"Drowned in Advertising Chatter": The Case for Regulating Ad Time on Television
Georgetown Law Journal, Apr 2006 by Getz, Matt
But the code was frequently flouted. In 1960, the FCC had instructed broadcasters "to avoid abuses with respect to total amount of time devoted to advertising continuity as well as the frequency with which regular programs are interrupted for advertising messages."46 By 1963, the FCC decided that the broadcasters must keep to their own codes. In May 1963, it proposed a rule requiring broadcasters to observe the NAB limits, saying that it favored self-regulation.47
The industry reacted vituperatively, especially in the pages of Broadcasting magazine, a leading trade journal of the time.48 One article called the proposed rule "a sort of socialism."49 Industry pressure eventually forced the rule out of existence: broadcasters lobbied Congress to pass a bill outlawing the rule, and in 1964 the House passed H.R. 8316, prohibiting the FCC from "adopting any rules governing the length or frequency of broadcast ads."50 But by that stage the bill was somewhat moot. In January 1964, the FCC, with a different composition under new President Lyndon Johnson, terminated the rulemaking proceedings.51 In 1965, accepting defeat, Commissioner Robert E. Lee said the FCC would never try anything like that again.52 Nevertheless, the Commission would continue to look at commercialization on a case-by-case basis for the next twenty years.

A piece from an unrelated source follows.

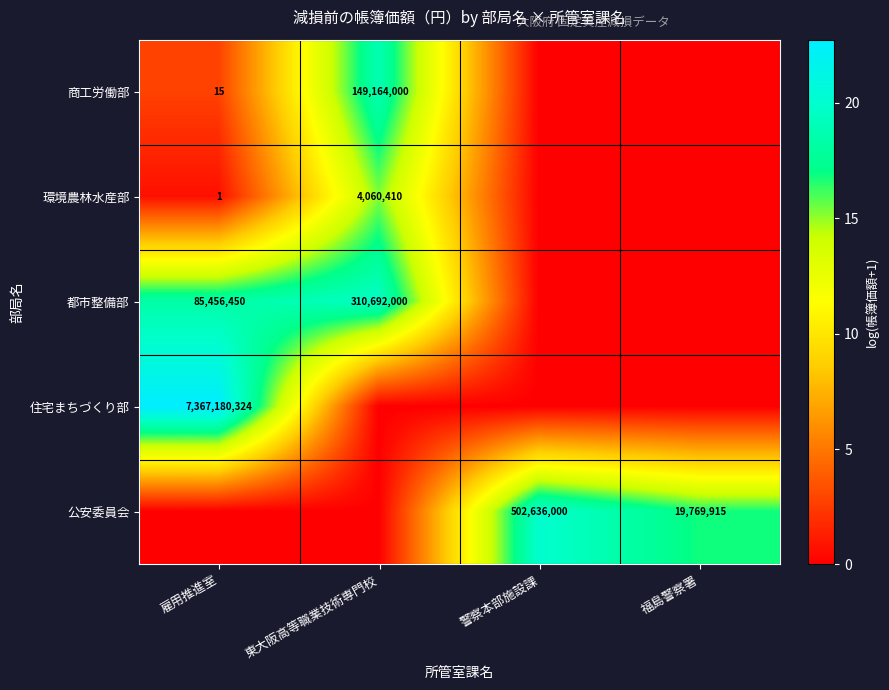

At which category is the sum across all series the highest?

東大阪高等職業技術専門校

C. QUASI-REGULATION IN THE 1960s AND 1970s
After the defeat of the 1963 rule, the FCC never again proposed specific limits for advertising time. Instead, it used the delegation process to keep ad times down. Under delegation, the Broadcast Bureau of the FCC could approve license applications on its own as long as certain criteria were met.53 Beginning in 1961, the Bureau had to refer the application to the full Commission if the applicant had or planned greater than 85% commercial programming or more than twelve commercial spot announcements per hour.54
In 1973, the FCC took a more formal and transparent step, requiring referral to the full Commission for proposals with commercial matter of more than sixteen minutes per hour. The Commission adopted that number because it was in accord with industry standards (though it was more lenient than industry practice).55 Though such referral did not necessarily mean dismissal, it served as a strong disincentive against overcommercialization. The FCC believed it was setting limits: in 1979, it found that its ad limits were working,56 and in 1989, Senator Timothy Wirth told fellow Senators that they had worked well from 1974 to 1984.57 Ad time stayed significantly beneath the allowed sixteen minutes. In 1978, James Rosenfield, the president of CBS, said the networks generally had six to seven minutes per hour of outside commercials, and no more than nine-and-a-half minutes per hour of non-program time.58
D. THE END OF ADVERTISING LIMITS . . .
By the late 1970s, the FCC and NAB appeared satisfied with the limited ad times, even if some members of the public thought even then that there were too many ads.59 But two events ended the regulation of television ad times. First, the Department of Justice filed an (ultimately successful) suit against the NAB's codes as an unlawful restraint of trade. Second, the election of Ronald Reagan on a platform of rolling back regulation brought a very different FCC. New chairman Mark Fowler, who "had become known to some as the 'Mad Monk of Deregulation'"60 started cutting through what he called the "regulatory underbrush,"61 including any limits or guidelines on advertising time.